My grandmother, Joanne Lewis, passed away in February. It is impossible to distill a person so magical into an obituary, let alone a couple philosophical principles. Yet I’ve been thinking a lot lately about two of her most-strongly held beliefs. The first is that Grandma Joanne saw information as inherently empowering. She devoted the biggest chunk of her lifelong activist energy to founding and running the Global Issues Resource Center, a nonprofit organization that sought to educate ordinary people so they could advocate for change. The second is one of her signature lines that’s been rattling around in my head, a lesson from her work as an oral historian: “The truths are more important than the facts.”

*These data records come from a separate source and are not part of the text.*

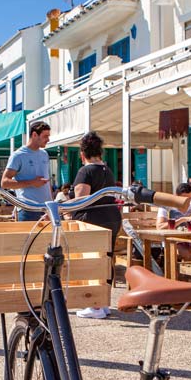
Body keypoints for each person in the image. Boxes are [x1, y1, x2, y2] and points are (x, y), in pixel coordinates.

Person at [71, 131, 122, 319]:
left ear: (82, 154)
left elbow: (81, 199)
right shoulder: (107, 170)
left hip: (92, 219)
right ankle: (103, 302)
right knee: (106, 259)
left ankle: (94, 306)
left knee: (91, 261)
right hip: (112, 217)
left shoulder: (85, 171)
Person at [1, 121, 52, 221]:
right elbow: (4, 183)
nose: (48, 139)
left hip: (46, 209)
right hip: (27, 210)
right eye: (45, 136)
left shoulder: (44, 154)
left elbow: (47, 183)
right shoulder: (18, 155)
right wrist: (32, 182)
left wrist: (51, 204)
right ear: (34, 135)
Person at [156, 182, 191, 261]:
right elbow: (159, 227)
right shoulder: (167, 207)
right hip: (173, 241)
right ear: (176, 196)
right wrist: (183, 219)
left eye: (189, 198)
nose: (187, 202)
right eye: (183, 199)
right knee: (190, 253)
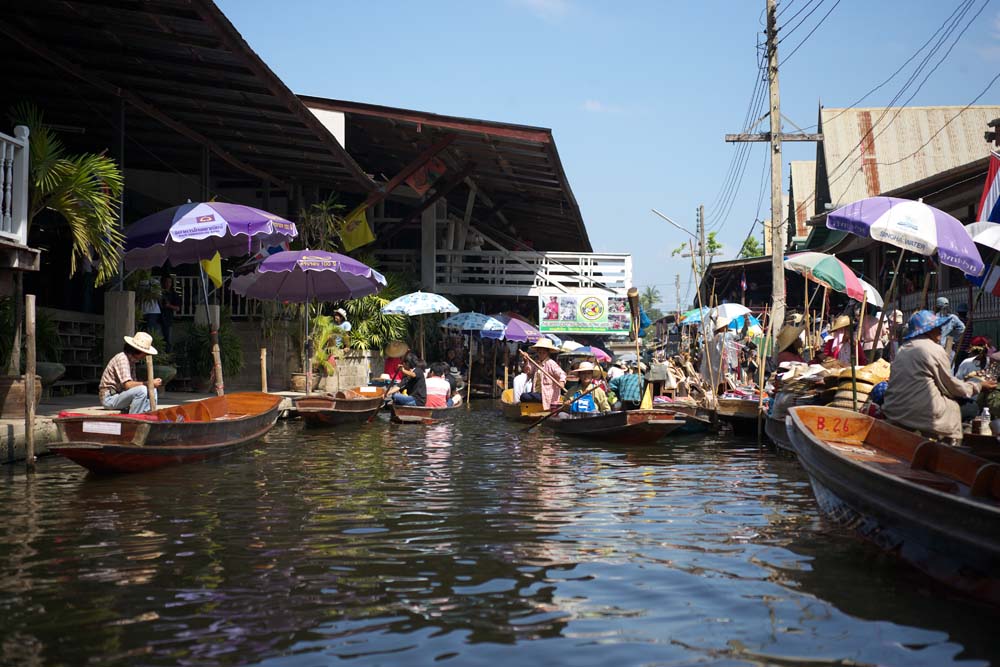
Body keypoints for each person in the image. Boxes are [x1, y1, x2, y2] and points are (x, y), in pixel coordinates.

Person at [882, 310, 995, 443]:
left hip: (894, 408)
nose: (941, 329)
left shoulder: (903, 349)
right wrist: (978, 385)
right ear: (927, 330)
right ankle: (949, 445)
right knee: (971, 408)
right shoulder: (935, 349)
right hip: (921, 412)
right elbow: (951, 387)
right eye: (936, 327)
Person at [98, 331, 161, 414]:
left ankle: (147, 414)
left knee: (152, 389)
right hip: (110, 398)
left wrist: (150, 385)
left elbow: (133, 386)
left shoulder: (132, 362)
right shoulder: (122, 359)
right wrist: (148, 383)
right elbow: (128, 385)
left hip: (120, 395)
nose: (145, 355)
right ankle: (135, 418)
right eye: (145, 353)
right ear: (138, 351)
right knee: (142, 390)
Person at [519, 338, 565, 409]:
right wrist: (526, 360)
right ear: (537, 352)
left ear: (547, 353)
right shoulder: (536, 363)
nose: (541, 355)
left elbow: (562, 374)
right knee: (523, 396)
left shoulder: (551, 363)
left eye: (544, 353)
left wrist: (562, 382)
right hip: (536, 393)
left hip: (546, 395)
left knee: (524, 396)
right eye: (540, 352)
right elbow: (528, 372)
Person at [159, 275, 181, 352]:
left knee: (168, 339)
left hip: (168, 318)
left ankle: (168, 355)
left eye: (169, 282)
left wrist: (169, 306)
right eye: (166, 282)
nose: (167, 284)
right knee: (159, 338)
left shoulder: (174, 294)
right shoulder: (160, 293)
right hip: (159, 317)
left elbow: (177, 308)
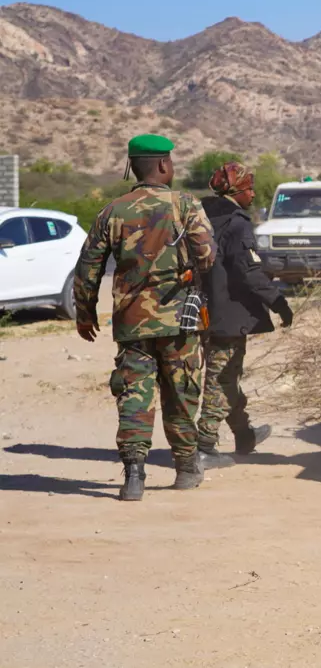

Together these ideas explain so much of our present moment. A reflex to stamp out grassroots ideas, not encourage them, begets a crisis of credibility. In a time when our institutions come off as both condescendingly technocratic and unabashedly hypocritical, when polarization and cognitive dissonance reshape our realities, the truth that so many people now feel — that the authorities have not earned the trust they expect — is what ultimately guides them.
I believe the path forward is to emulate another of Joanne’s signature traits: how much she valued personal connections. She carried business cards listing herself as a “Professional Jewish Mother,” and tried to adopt everyone she met, from medical assistants to cable guys to telemarketers. “We don’t have to share beliefs,” she always said, “just a planet.”
It may sound Pollyannaish in an age of unapologetic bigotry. I don’t expect to break bread with people like Trump, who does not consider me a full person because of my heritage, or Biden, who sees his Jewish constituents as mere pawns in service of his ideological agenda. But even if our leaders do not care about fostering trust, we can start by forging it with each other. This means taking care of your community: checking on your neighbors, helping out where you can, showing solidarity with the many groups of people who are worried about what’s coming. It also means finding compassion for, and seeking common ground with, those who have real reasons for losing faith in institutions that took their own credibility for granted.
Many of us are heading into the new year with a sense of unease. All I can say is that the surest way I’ve found to stay positive when the world seems cold is to warm someone else’s heart. May compassion be our guiding star as we enter 2025, and may we never let the darkness on the horizon eclipse that light.